(Extracted records)
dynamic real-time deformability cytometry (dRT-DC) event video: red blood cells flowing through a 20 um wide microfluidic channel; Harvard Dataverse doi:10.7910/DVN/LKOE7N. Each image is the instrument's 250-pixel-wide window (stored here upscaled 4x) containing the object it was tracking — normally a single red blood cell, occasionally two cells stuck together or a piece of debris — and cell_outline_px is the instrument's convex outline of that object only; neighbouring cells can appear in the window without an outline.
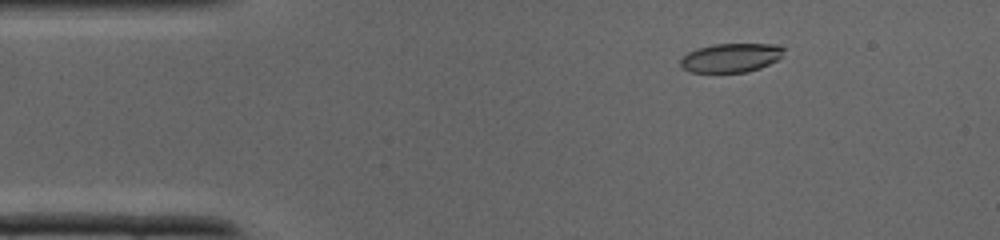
{"species": "common noctule bat (a hibernating species)", "species_latin": "Nyctalus noctula", "temperature_condition": "cold", "stored_images_in_passage": 37, "camera_frame_rate_fps": 3000, "um_per_image_px": 0.085, "animal": {"sex": "male", "body_mass_g": 19.0, "forearm_length_mm": 50.8}, "frame": {"image": 1, "passage_image": 5, "time_ms": 1.333, "image_size_px": [1000, 240], "cell_outline_px": [[784, 48], [780, 56], [776, 60], [760, 68], [748, 72], [692, 72], [684, 68], [680, 64], [680, 60], [688, 52], [696, 48], [716, 44], [776, 44]], "centroid_in_image_um": [62.11, 4.9], "position_along_channel_um": 22.9, "area_um2": 17.22}}
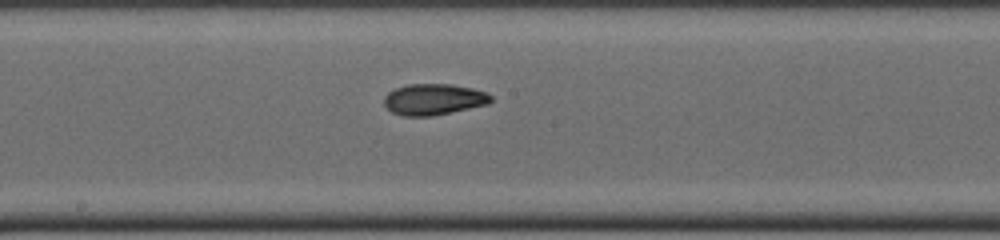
{"frame": {"image": 2, "passage_image": 19, "time_ms": 6.0, "image_size_px": [1000, 240], "cell_outline_px": [[492, 100], [488, 104], [432, 116], [404, 116], [392, 112], [384, 104], [384, 96], [388, 92], [396, 88], [408, 84], [452, 84], [472, 88], [484, 92], [492, 96]], "centroid_in_image_um": [36.85, 8.44], "position_along_channel_um": 211.4, "area_um2": 19.31}}
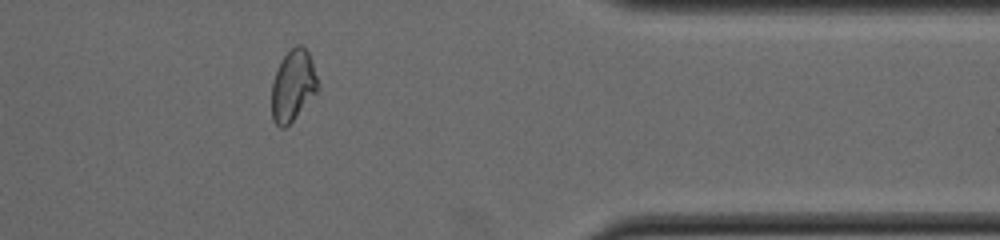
{"frame": {"image": 3, "passage_image": 30, "time_ms": 9.667, "image_size_px": [1000, 240], "cell_outline_px": [[320, 88], [292, 120], [284, 128], [280, 128], [272, 120], [272, 80], [284, 56], [296, 44], [300, 44], [308, 52], [320, 84]], "centroid_in_image_um": [24.91, 7.28], "position_along_channel_um": 386.5, "area_um2": 18.9}}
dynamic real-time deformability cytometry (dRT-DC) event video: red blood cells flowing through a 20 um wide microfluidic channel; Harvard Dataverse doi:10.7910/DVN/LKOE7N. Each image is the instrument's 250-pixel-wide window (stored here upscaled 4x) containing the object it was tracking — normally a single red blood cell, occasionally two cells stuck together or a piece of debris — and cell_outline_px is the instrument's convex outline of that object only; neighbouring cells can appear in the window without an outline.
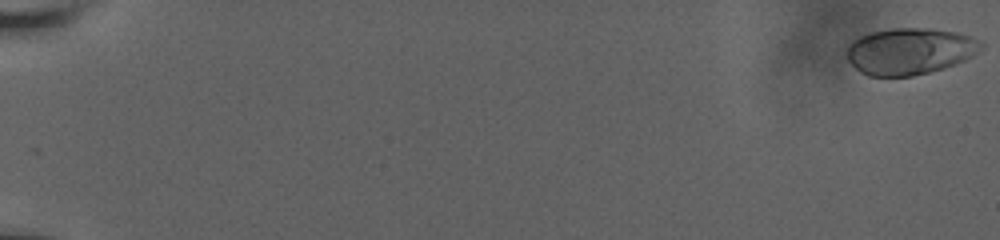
{"species": "human", "species_latin": "Homo sapiens", "temperature_condition": "room temperature", "stored_images_in_passage": 30, "camera_frame_rate_fps": 3000, "um_per_image_px": 0.085, "donor": {"sex": "male"}, "frame": {"image": 1, "passage_image": 1, "time_ms": 0.0, "image_size_px": [1000, 240], "cell_outline_px": [[984, 48], [972, 56], [964, 60], [944, 68], [912, 76], [868, 76], [860, 72], [848, 60], [848, 48], [852, 40], [860, 36], [872, 32], [892, 28], [932, 28], [956, 32], [984, 40]], "centroid_in_image_um": [77.38, 4.34], "position_along_channel_um": 7.6, "area_um2": 36.59}}
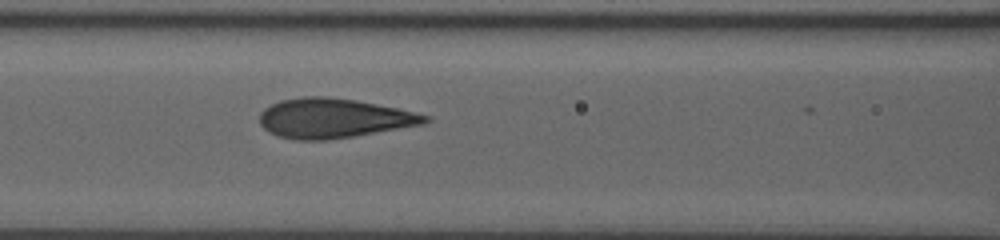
{"frame": {"image": 2, "passage_image": 18, "time_ms": 9.333, "image_size_px": [1000, 240], "cell_outline_px": [[432, 120], [424, 124], [328, 140], [296, 140], [276, 136], [264, 128], [260, 124], [260, 112], [264, 108], [280, 100], [304, 96], [324, 96], [352, 100], [376, 104], [396, 108], [432, 116]], "centroid_in_image_um": [28.34, 10.05], "position_along_channel_um": 138.3, "area_um2": 37.97}}
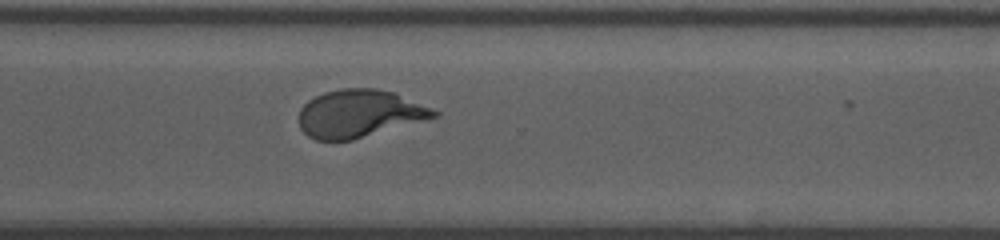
{"frame": {"image": 3, "passage_image": 30, "time_ms": 14.667, "image_size_px": [1000, 240], "cell_outline_px": [[440, 116], [352, 140], [316, 140], [308, 136], [300, 128], [300, 108], [308, 100], [324, 92], [344, 88], [376, 88], [392, 92], [440, 112]], "centroid_in_image_um": [30.53, 9.66], "position_along_channel_um": 340.1, "area_um2": 37.17}}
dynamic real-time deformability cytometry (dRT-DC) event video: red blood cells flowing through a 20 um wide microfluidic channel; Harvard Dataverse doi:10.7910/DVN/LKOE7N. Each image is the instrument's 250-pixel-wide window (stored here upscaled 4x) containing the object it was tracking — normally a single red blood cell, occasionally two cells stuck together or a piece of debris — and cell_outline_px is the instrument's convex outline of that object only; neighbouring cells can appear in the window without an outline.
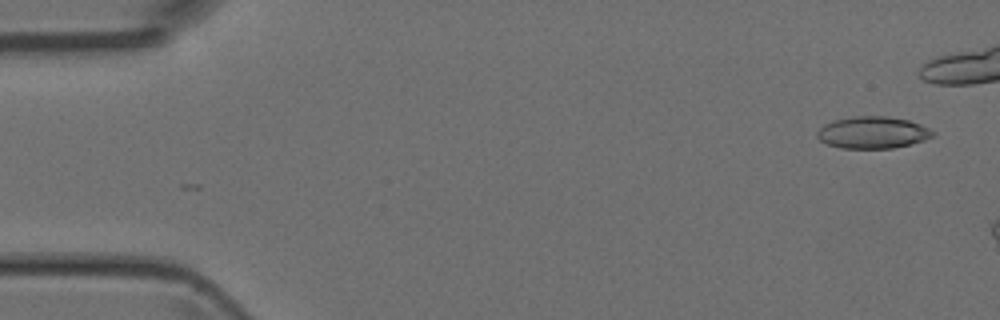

__What you are asked to do__
Transcribe the material exactly, and leave out whatever pictures it holds.

__Worked solution__
dynamic real-time deformability cytometry (dRT-DC) event video: red blood cells flowing through a 20 um wide microfluidic channel; Harvard Dataverse doi:10.7910/DVN/LKOE7N. Each image is the instrument's 250-pixel-wide window (stored here upscaled 4x) containing the object it was tracking — normally a single red blood cell, occasionally two cells stuck together or a piece of debris — and cell_outline_px is the instrument's convex outline of that object only; neighbouring cells can appear in the window without an outline.
{"species": "common noctule bat (a hibernating species)", "species_latin": "Nyctalus noctula", "temperature_condition": "cold", "stored_images_in_passage": 37, "camera_frame_rate_fps": 3000, "um_per_image_px": 0.085, "animal": {"sex": "male", "body_mass_g": 19.0, "forearm_length_mm": 50.8}, "frame": {"image": 1, "passage_image": 5, "time_ms": 1.333, "image_size_px": [1000, 240], "cell_outline_px": [[784, 48], [780, 56], [776, 60], [760, 68], [748, 72], [692, 72], [684, 68], [680, 64], [680, 60], [688, 52], [696, 48], [716, 44], [776, 44]], "centroid_in_image_um": [62.11, 4.9], "position_along_channel_um": 22.9, "area_um2": 17.22}}
{"frame": {"image": 2, "passage_image": 19, "time_ms": 6.0, "image_size_px": [1000, 240], "cell_outline_px": [[492, 100], [488, 104], [432, 116], [404, 116], [392, 112], [384, 104], [384, 96], [388, 92], [396, 88], [408, 84], [452, 84], [472, 88], [484, 92], [492, 96]], "centroid_in_image_um": [36.85, 8.44], "position_along_channel_um": 211.4, "area_um2": 19.31}}
{"frame": {"image": 3, "passage_image": 30, "time_ms": 9.667, "image_size_px": [1000, 240], "cell_outline_px": [[320, 88], [292, 120], [284, 128], [280, 128], [272, 120], [272, 80], [284, 56], [296, 44], [300, 44], [308, 52], [320, 84]], "centroid_in_image_um": [24.91, 7.28], "position_along_channel_um": 386.5, "area_um2": 18.9}}
dynamic real-time deformability cytometry (dRT-DC) event video: red blood cells flowing through a 20 um wide microfluidic channel; Harvard Dataverse doi:10.7910/DVN/LKOE7N. Each image is the instrument's 250-pixel-wide window (stored here upscaled 4x) containing the object it was tracking — normally a single red blood cell, occasionally two cells stuck together or a piece of debris — and cell_outline_px is the instrument's convex outline of that object only; neighbouring cells can appear in the window without an outline.
{"species": "human", "species_latin": "Homo sapiens", "temperature_condition": "room temperature", "stored_images_in_passage": 30, "camera_frame_rate_fps": 3000, "um_per_image_px": 0.085, "donor": {"sex": "male"}, "frame": {"image": 1, "passage_image": 1, "time_ms": 0.0, "image_size_px": [1000, 240], "cell_outline_px": [[984, 48], [972, 56], [964, 60], [944, 68], [912, 76], [868, 76], [860, 72], [848, 60], [848, 48], [852, 40], [860, 36], [872, 32], [892, 28], [932, 28], [956, 32], [984, 40]], "centroid_in_image_um": [77.38, 4.34], "position_along_channel_um": 7.6, "area_um2": 36.59}}
{"frame": {"image": 2, "passage_image": 18, "time_ms": 9.333, "image_size_px": [1000, 240], "cell_outline_px": [[432, 120], [424, 124], [328, 140], [296, 140], [276, 136], [264, 128], [260, 124], [260, 112], [264, 108], [280, 100], [304, 96], [324, 96], [352, 100], [376, 104], [396, 108], [432, 116]], "centroid_in_image_um": [28.34, 10.05], "position_along_channel_um": 138.3, "area_um2": 37.97}}
{"frame": {"image": 3, "passage_image": 30, "time_ms": 14.667, "image_size_px": [1000, 240], "cell_outline_px": [[440, 116], [352, 140], [316, 140], [308, 136], [300, 128], [300, 108], [308, 100], [324, 92], [344, 88], [376, 88], [392, 92], [440, 112]], "centroid_in_image_um": [30.53, 9.66], "position_along_channel_um": 340.1, "area_um2": 37.17}}
dynamic real-time deformability cytometry (dRT-DC) event video: red blood cells flowing through a 20 um wide microfluidic channel; Harvard Dataverse doi:10.7910/DVN/LKOE7N. Each image is the instrument's 250-pixel-wide window (stored here upscaled 4x) containing the object it was tracking — normally a single red blood cell, occasionally two cells stuck together or a piece of debris — and cell_outline_px is the instrument's convex outline of that object only; neighbouring cells can appear in the window without an outline.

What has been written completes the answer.